Natürlich kann man "Aufschieberitis" nicht aus der Welt schaffen, indem man sich sagt (oder andere einem sagen): "Reiß Dich mal zusammen!" Das haben Sie sicherlich schon (wahrscheinlich erfolglos) versucht. Trotzdem können Übungen hilfreich sein, die den eigenen Willen stärken, besonders was die innere Widerstandskraft gegenüber Frustrationen und Schwierigkeiten (die beim Lernen oder Arbeiten an Hausarbeiten o.ä. selbstverständlich auftreten) angeht.
In dem Buch "Schluss mit dem ewigen Aufschieben" von W. Rückert werden folgende Übungen vorgeschlagen:

  • "Beschließen Sie, nach 20 Minuten Spaß, den Sie im Schwimmbad hatten, noch 10 Bahnen zu schwimmen, so kraftvoll wie möglich."

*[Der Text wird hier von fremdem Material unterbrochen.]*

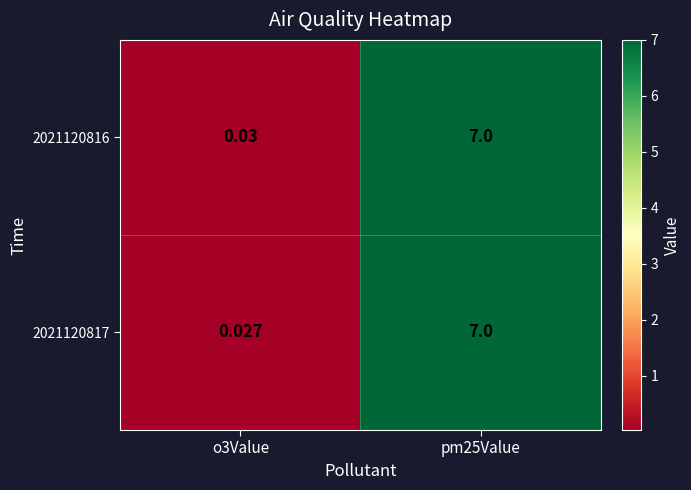

How many values in the 2021120816 series are below 7?

1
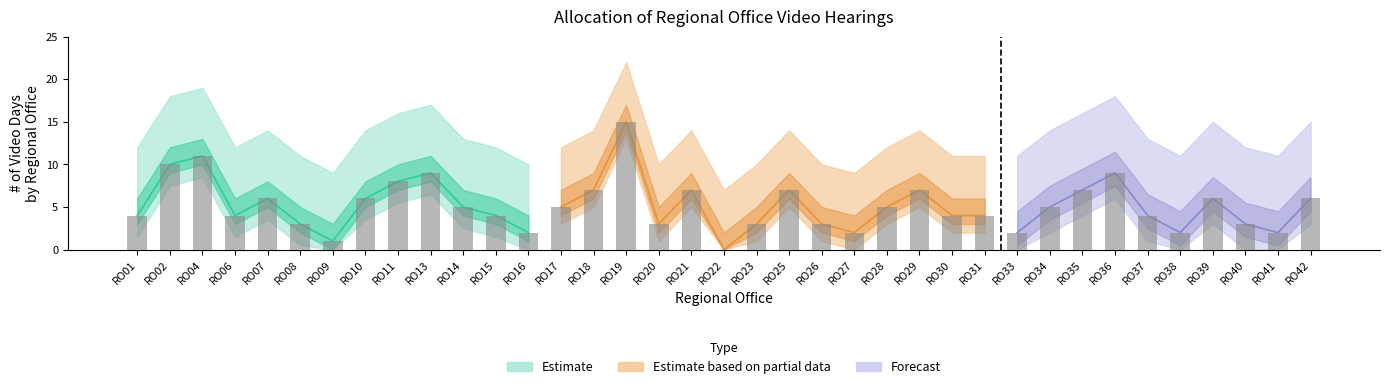

Reading right to left, list all the values displayed in this chart.

6	2	3	6	2	4	9	7	5	2	4	4	7	5	2	3	7	3	0	7	3	15	7	5	2	4	5	9	8	6	1	3	6	4	11	10	4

  • "Duschen Sie sich, nachdem Sie das warme Wasser genossen haben, zusätzlich noch kalt ab und versuchen Sie, es immer länger auszuhalten."
  • "Üben Sie, nach der angenehmen Lektüre des Feuilletons auch noch intensiv den Wirtschaftsteil Ihrer Zeitung durchzuarbeiten."
  • Nehmen Sie sich ein anspruchsvolles, dickes Werk, das Sie schon lange einmal lesen wollten (...). Hängen Sie an die drei Seiten Ihrer (..) Lektüre noch eine Seite ran."